[Alıntı]

************

12 asker daha şehit oldu!
Şiddetin ve terörist saldırıların hızla tırmanacağının sinyali seçimler öncesinde gelmişti…BDP’li Aysel Tuğluk bir konuşmasında diyordu ki ‘Felaketimiz eşikte duruyor. Kürt meselesiyle ilgili olan herkes bilebilir ki, ağır ağır değil, hızlı hızlı sıfır noktasına doğru gidiyoruz. Çok kötü şeyler olacak’.
Bu söylemi ciddiye almak gerekiyordu. Zira konuşmanın akabinde ve seçimlerin hemen öncesinde terör eylemleri ve askeri operasyonlar yeniden hız kazandı. Diyarbakır’da asker ve kamu görevlilerinin kaçırılması ile başlayan yeni terör eğilimi Silvan’da 13 şehit ve bugün Çukurca’daki 12 şehit ile devam etti.

************

[Kayıtlı materyal]
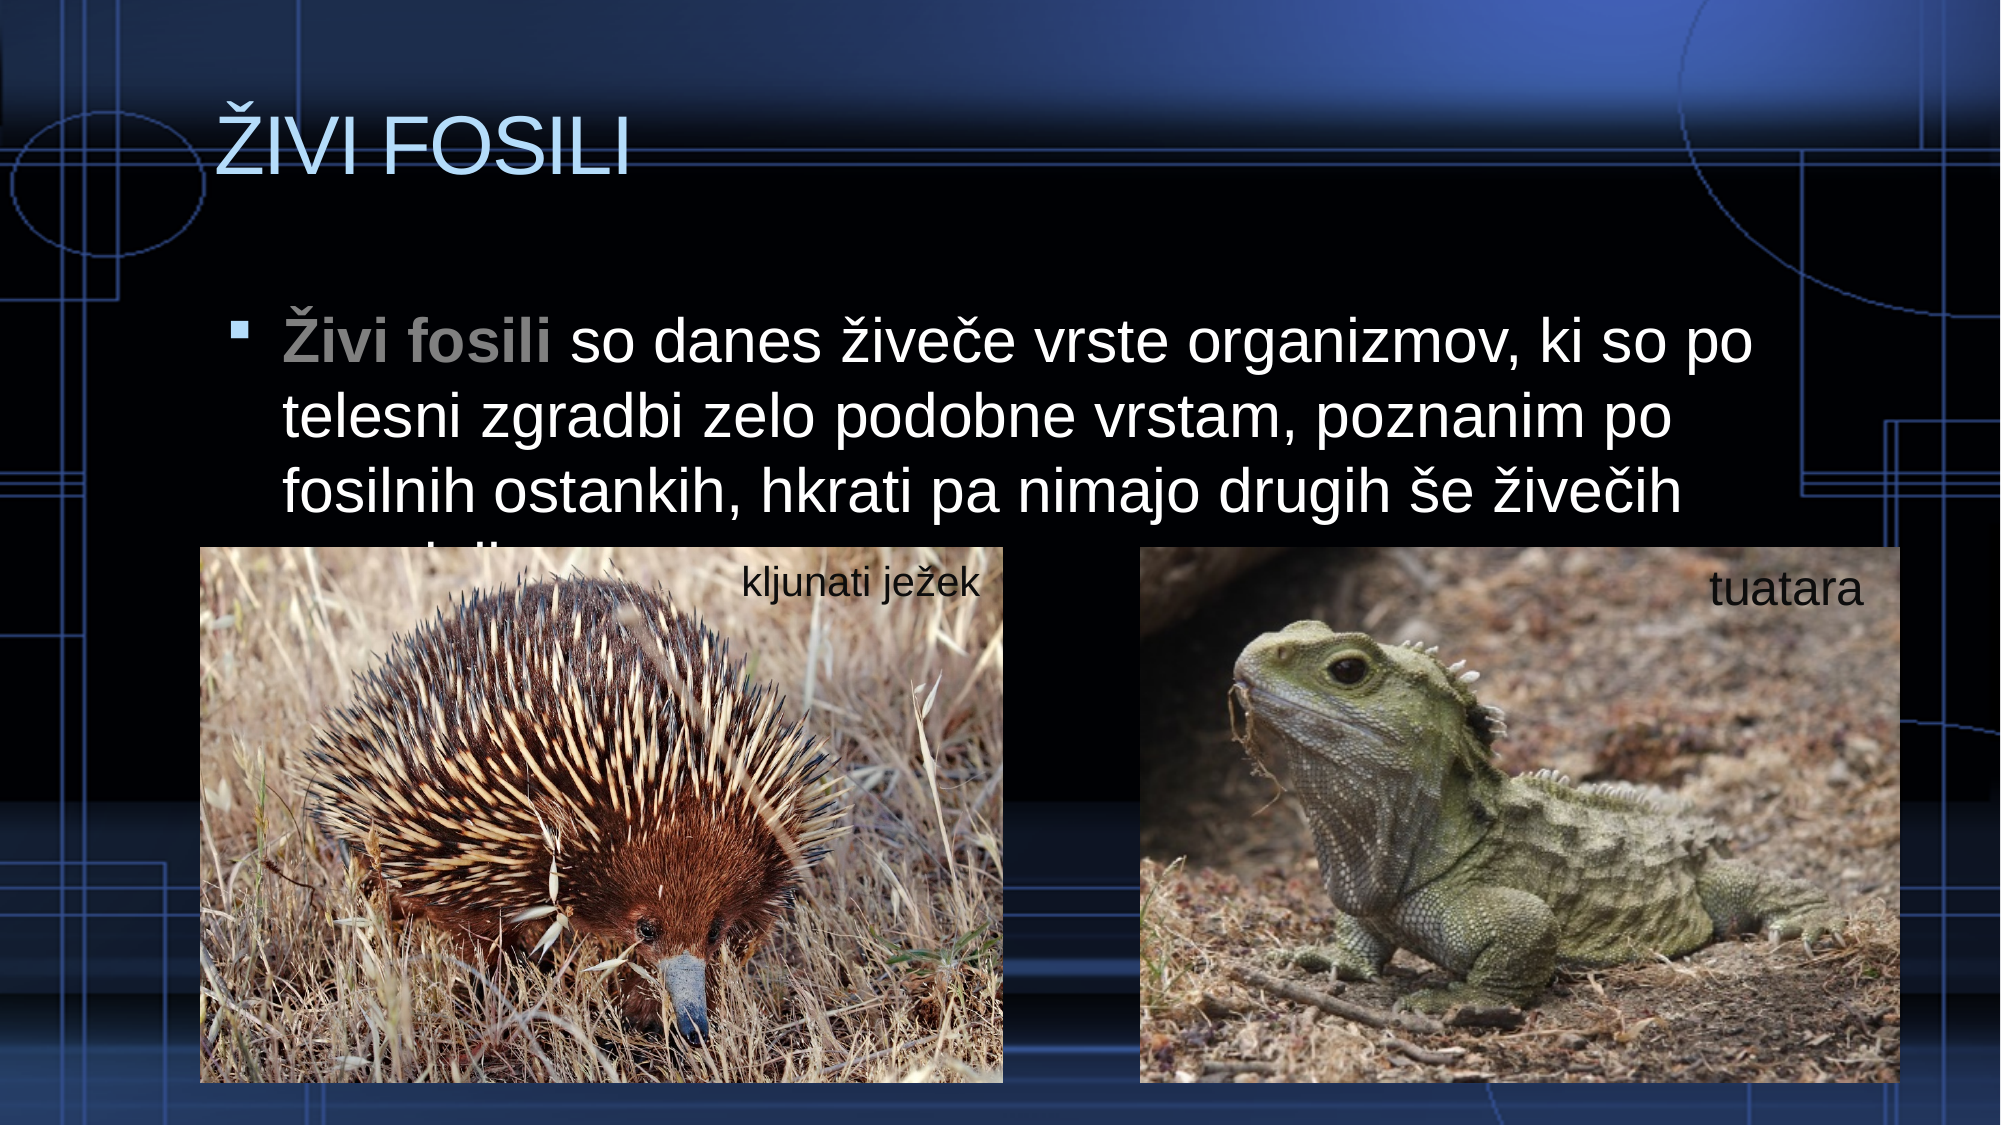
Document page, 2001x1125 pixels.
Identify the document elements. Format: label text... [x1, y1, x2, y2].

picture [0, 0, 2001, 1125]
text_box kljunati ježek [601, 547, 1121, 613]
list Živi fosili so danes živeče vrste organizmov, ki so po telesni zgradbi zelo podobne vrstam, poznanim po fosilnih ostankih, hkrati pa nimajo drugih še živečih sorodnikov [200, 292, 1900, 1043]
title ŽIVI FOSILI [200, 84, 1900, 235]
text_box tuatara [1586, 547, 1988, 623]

************

[Verilen yönerge 1] Alıntıya göre yeni terör eğilimi Diyarbakır'da hangi olayla başlamıştır?
[Verilen yönerge 2] Alıntıda "Bu söylemi ciddiye" sözcüklerinden başlayıp "ile devam etti." sözcüklerine kadar (bunlar da dahil) olan kısmı, "hız kazandı" yerine "ivme kazandı" yazarak düzenleyin.
[Verilen yönerge 3] Alıntıdaki "Bu söylemi ciddiye almak gerekiyordu." cümlesini İngilizceye çevirin.
Görevleri yapmak için materyale başvurmak gerekmez.

[Görev yanıtı 1] Asker ve kamu görevlilerinin kaçırılmasıyla başlamıştır.

[Görev yanıtı 2]
Bu söylemi ciddiye almak gerekiyordu. Zira konuşmanın akabinde ve seçimlerin hemen öncesinde terör eylemleri ve askeri operasyonlar yeniden ivme kazandı. Diyarbakır’da asker ve kamu görevlilerinin kaçırılması ile başlayan yeni terör eğilimi Silvan’da 13 şehit ve bugün Çukurca’daki 12 şehit ile devam etti.

[Görev yanıtı 3] This rhetoric needed to be taken seriously.